## Problem to solve
Below are some records. Write out the line that contains "remote control: none" and all lines after it, exactly, but not the pictures.

==========

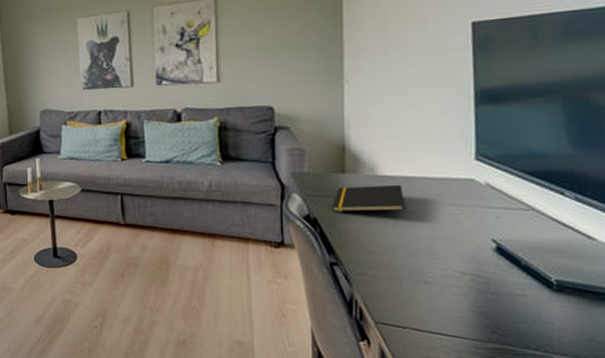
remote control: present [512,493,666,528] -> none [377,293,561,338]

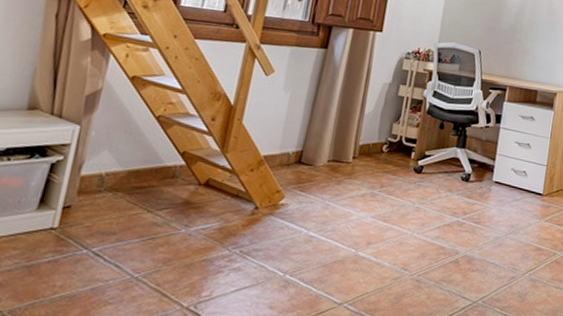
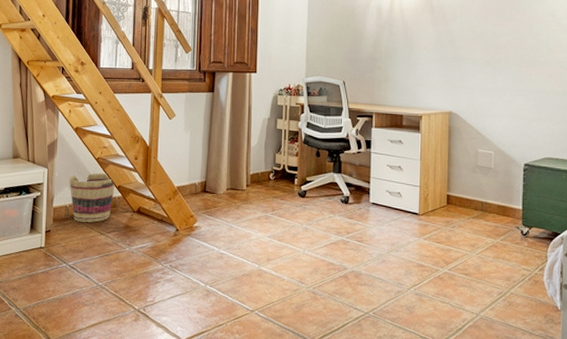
basket: none [109,134,180,197] -> present [68,172,116,222]

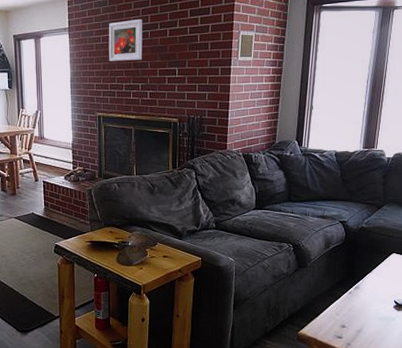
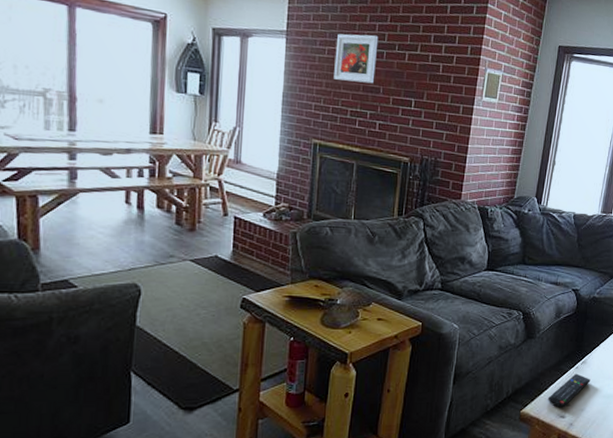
remote control: none [324,298,365,329] -> present [548,373,591,408]

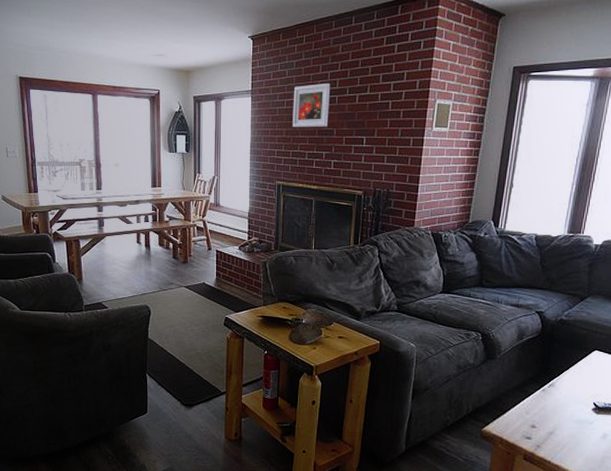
remote control: present [548,373,591,408] -> none [511,396,560,429]

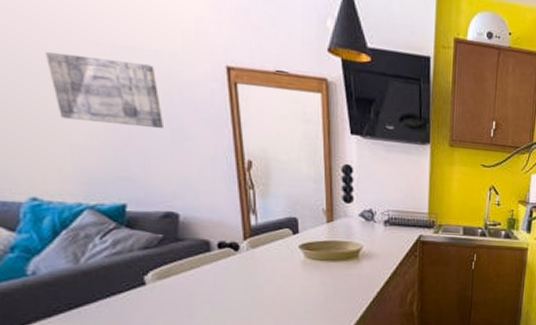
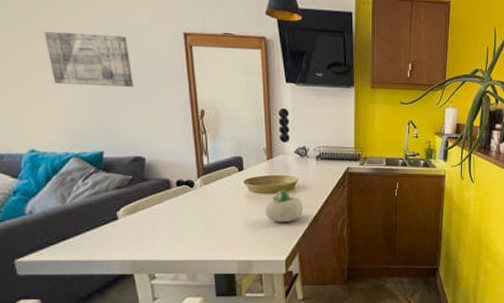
succulent planter: none [323,257,369,295] -> present [265,190,304,223]

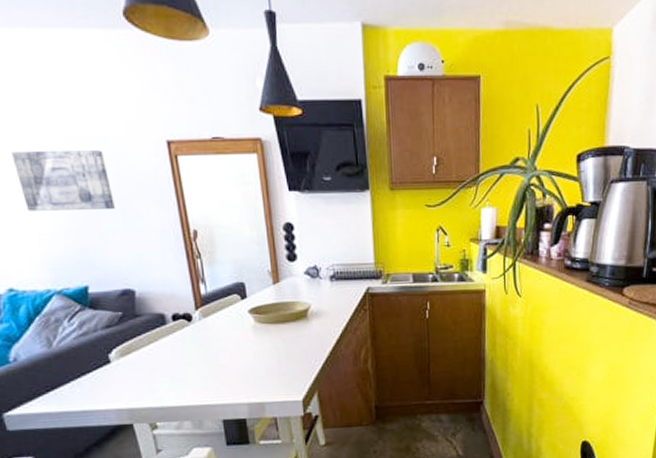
succulent planter: present [265,190,304,223] -> none [275,318,320,357]

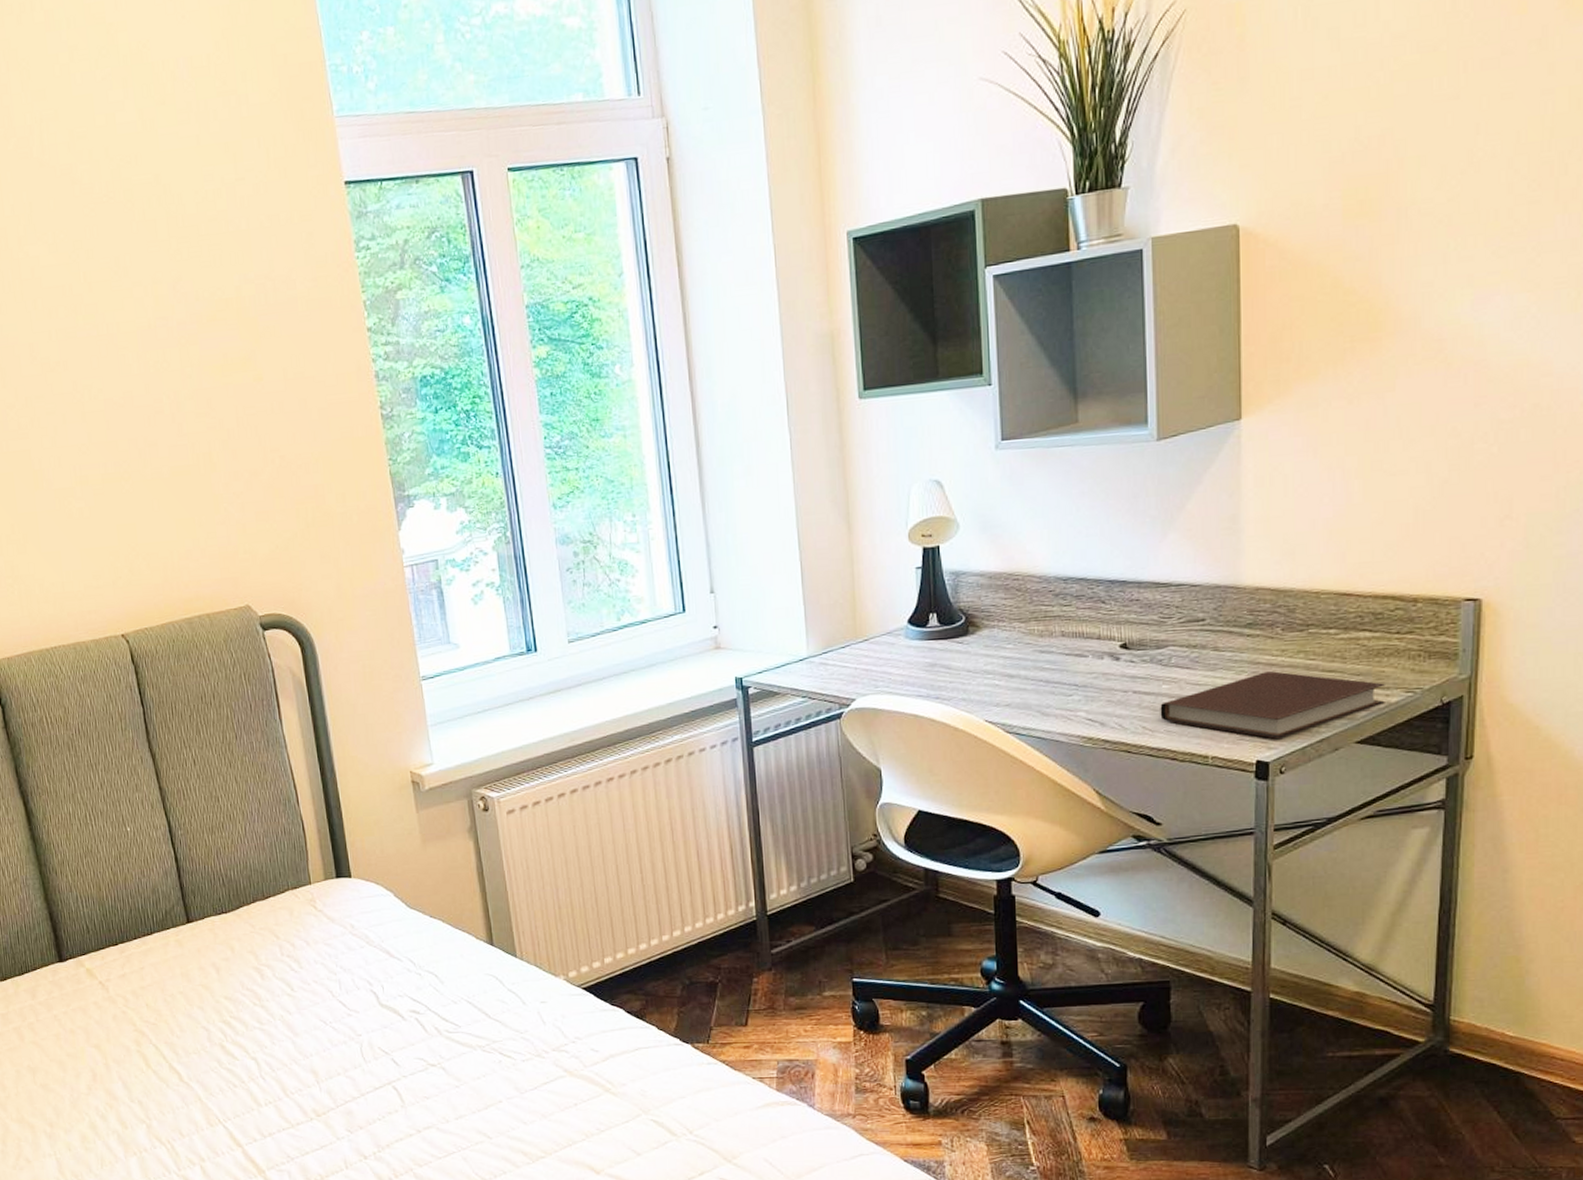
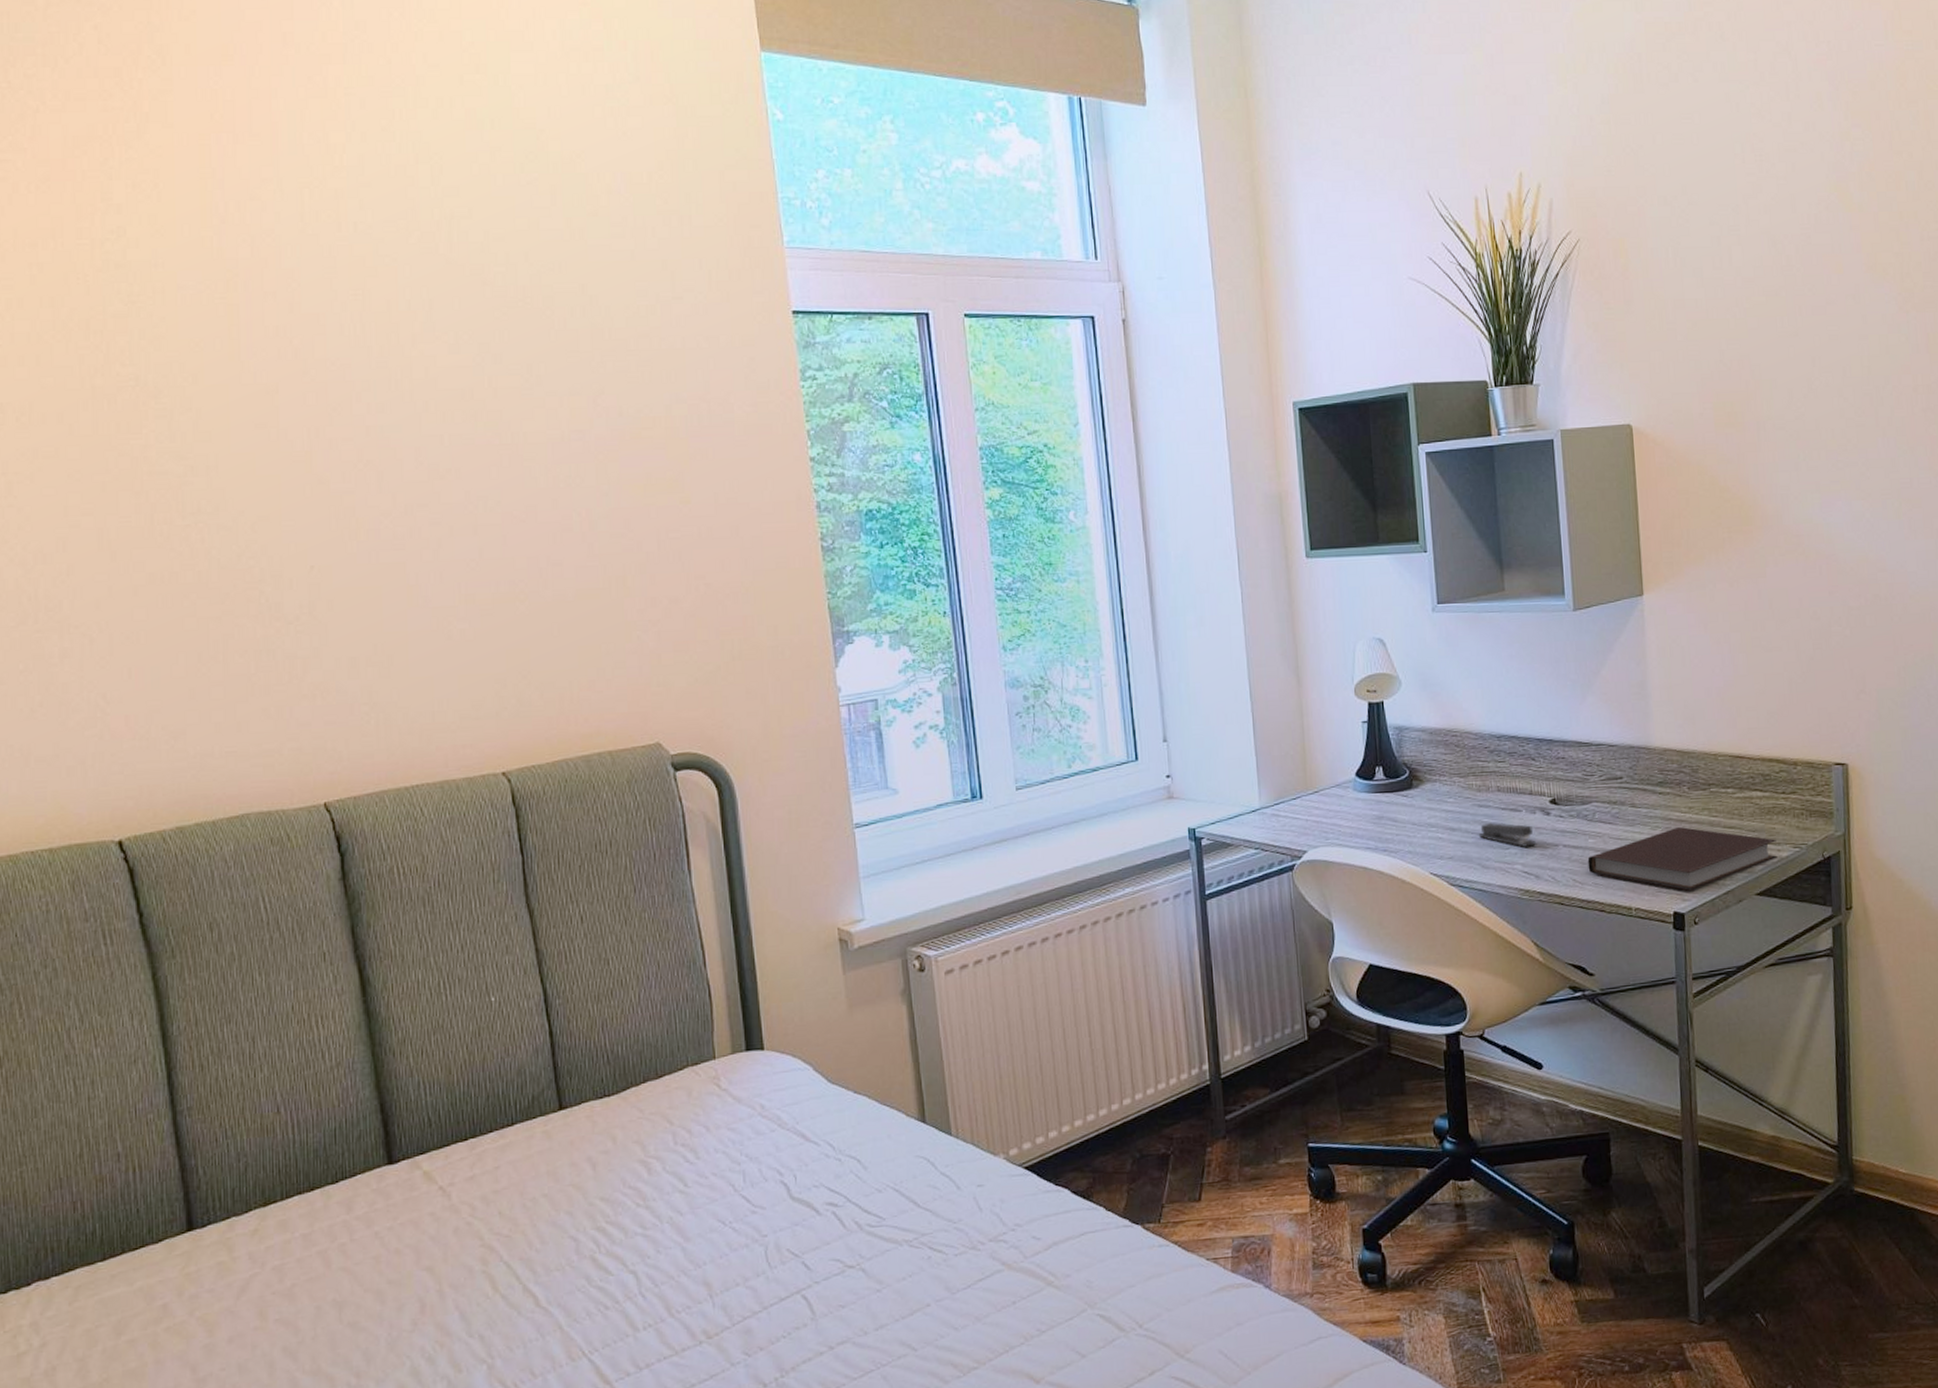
stapler: none [1040,669,1102,694] -> present [1479,823,1536,847]

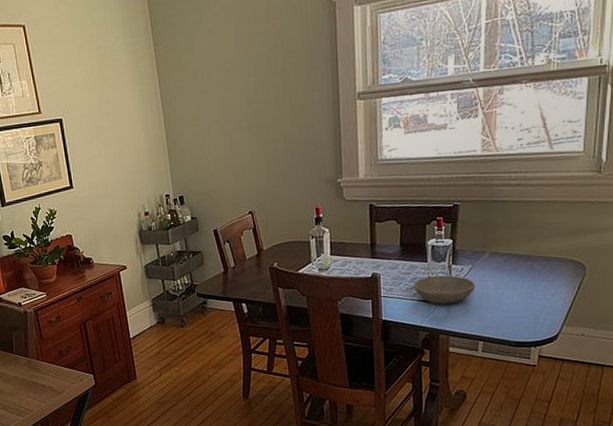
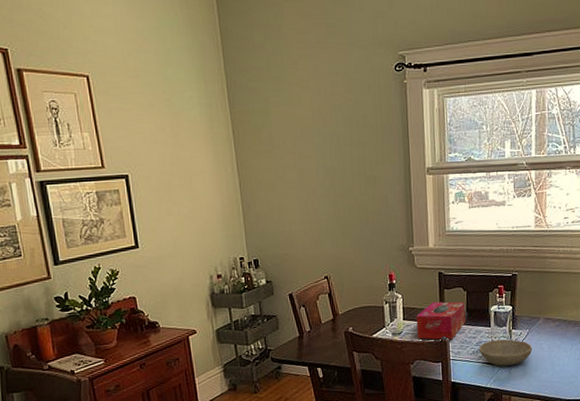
tissue box: none [344,235,399,276] -> present [416,301,465,340]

==========

## Your response
remote control: none [324,298,365,329] -> present [548,373,591,408]

remote control: present [548,373,591,408] -> none [511,396,560,429]

succulent planter: none [323,257,369,295] -> present [265,190,304,223]

succulent planter: present [265,190,304,223] -> none [275,318,320,357]

stapler: none [1040,669,1102,694] -> present [1479,823,1536,847]

tissue box: none [344,235,399,276] -> present [416,301,465,340]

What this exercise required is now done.